Your objective: Reproduce every line of the records below, unchanged and in the same order.

(Collection entries)
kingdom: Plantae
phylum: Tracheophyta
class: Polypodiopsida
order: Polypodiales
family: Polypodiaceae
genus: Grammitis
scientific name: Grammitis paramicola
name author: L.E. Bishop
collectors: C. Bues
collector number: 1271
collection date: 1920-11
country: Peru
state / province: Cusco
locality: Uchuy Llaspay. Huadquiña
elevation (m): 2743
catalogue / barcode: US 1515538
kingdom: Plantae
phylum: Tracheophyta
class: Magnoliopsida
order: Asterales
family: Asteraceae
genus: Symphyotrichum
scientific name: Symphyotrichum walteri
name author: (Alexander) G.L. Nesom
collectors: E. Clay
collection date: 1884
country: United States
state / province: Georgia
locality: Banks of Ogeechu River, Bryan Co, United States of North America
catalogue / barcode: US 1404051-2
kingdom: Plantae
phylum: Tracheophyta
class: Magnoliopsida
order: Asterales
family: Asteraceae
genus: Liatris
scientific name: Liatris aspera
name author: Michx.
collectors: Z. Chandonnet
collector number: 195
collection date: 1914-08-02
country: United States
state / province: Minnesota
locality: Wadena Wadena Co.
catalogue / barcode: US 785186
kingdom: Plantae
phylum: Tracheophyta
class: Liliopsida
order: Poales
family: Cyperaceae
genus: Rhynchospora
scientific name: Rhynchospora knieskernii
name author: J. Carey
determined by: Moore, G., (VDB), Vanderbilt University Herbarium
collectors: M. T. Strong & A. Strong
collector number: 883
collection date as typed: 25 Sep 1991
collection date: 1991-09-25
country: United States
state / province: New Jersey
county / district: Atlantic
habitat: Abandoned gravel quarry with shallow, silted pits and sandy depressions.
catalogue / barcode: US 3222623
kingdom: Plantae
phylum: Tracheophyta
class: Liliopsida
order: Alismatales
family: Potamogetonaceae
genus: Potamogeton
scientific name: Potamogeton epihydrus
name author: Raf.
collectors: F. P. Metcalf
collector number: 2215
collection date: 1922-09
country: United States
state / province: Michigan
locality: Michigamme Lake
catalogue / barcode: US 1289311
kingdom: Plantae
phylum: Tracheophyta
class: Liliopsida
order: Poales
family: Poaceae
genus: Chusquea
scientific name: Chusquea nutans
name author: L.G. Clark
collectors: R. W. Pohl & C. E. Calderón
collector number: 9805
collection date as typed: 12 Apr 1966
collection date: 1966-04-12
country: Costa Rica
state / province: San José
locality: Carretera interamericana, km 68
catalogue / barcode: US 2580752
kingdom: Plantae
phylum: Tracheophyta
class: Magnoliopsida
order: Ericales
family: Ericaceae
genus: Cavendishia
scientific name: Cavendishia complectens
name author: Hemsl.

Answer to this task:
kingdom: Plantae
phylum: Tracheophyta
class: Polypodiopsida
order: Polypodiales
family: Polypodiaceae
genus: Grammitis
scientific name: Grammitis paramicola
name author: L.E. Bishop
collectors: C. Bues
collector number: 1271
collection date: 1920-11
country: Peru
state / province: Cusco
locality: Uchuy Llaspay. Huadquiña
elevation (m): 2743
catalogue / barcode: US 1515538
kingdom: Plantae
phylum: Tracheophyta
class: Magnoliopsida
order: Asterales
family: Asteraceae
genus: Symphyotrichum
scientific name: Symphyotrichum walteri
name author: (Alexander) G.L. Nesom
collectors: E. Clay
collection date: 1884
country: United States
state / province: Georgia
locality: Banks of Ogeechu River, Bryan Co, United States of North America
catalogue / barcode: US 1404051-2
kingdom: Plantae
phylum: Tracheophyta
class: Magnoliopsida
order: Asterales
family: Asteraceae
genus: Liatris
scientific name: Liatris aspera
name author: Michx.
collectors: Z. Chandonnet
collector number: 195
collection date: 1914-08-02
country: United States
state / province: Minnesota
locality: Wadena Wadena Co.
catalogue / barcode: US 785186
kingdom: Plantae
phylum: Tracheophyta
class: Liliopsida
order: Poales
family: Cyperaceae
genus: Rhynchospora
scientific name: Rhynchospora knieskernii
name author: J. Carey
determined by: Moore, G., (VDB), Vanderbilt University Herbarium
collectors: M. T. Strong & A. Strong
collector number: 883
collection date as typed: 25 Sep 1991
collection date: 1991-09-25
country: United States
state / province: New Jersey
county / district: Atlantic
habitat: Abandoned gravel quarry with shallow, silted pits and sandy depressions.
catalogue / barcode: US 3222623
kingdom: Plantae
phylum: Tracheophyta
class: Liliopsida
order: Alismatales
family: Potamogetonaceae
genus: Potamogeton
scientific name: Potamogeton epihydrus
name author: Raf.
collectors: F. P. Metcalf
collector number: 2215
collection date: 1922-09
country: United States
state / province: Michigan
locality: Michigamme Lake
catalogue / barcode: US 1289311
kingdom: Plantae
phylum: Tracheophyta
class: Liliopsida
order: Poales
family: Poaceae
genus: Chusquea
scientific name: Chusquea nutans
name author: L.G. Clark
collectors: R. W. Pohl & C. E. Calderón
collector number: 9805
collection date as typed: 12 Apr 1966
collection date: 1966-04-12
country: Costa Rica
state / province: San José
locality: Carretera interamericana, km 68
catalogue / barcode: US 2580752
kingdom: Plantae
phylum: Tracheophyta
class: Magnoliopsida
order: Ericales
family: Ericaceae
genus: Cavendishia
scientific name: Cavendishia complectens
name author: Hemsl.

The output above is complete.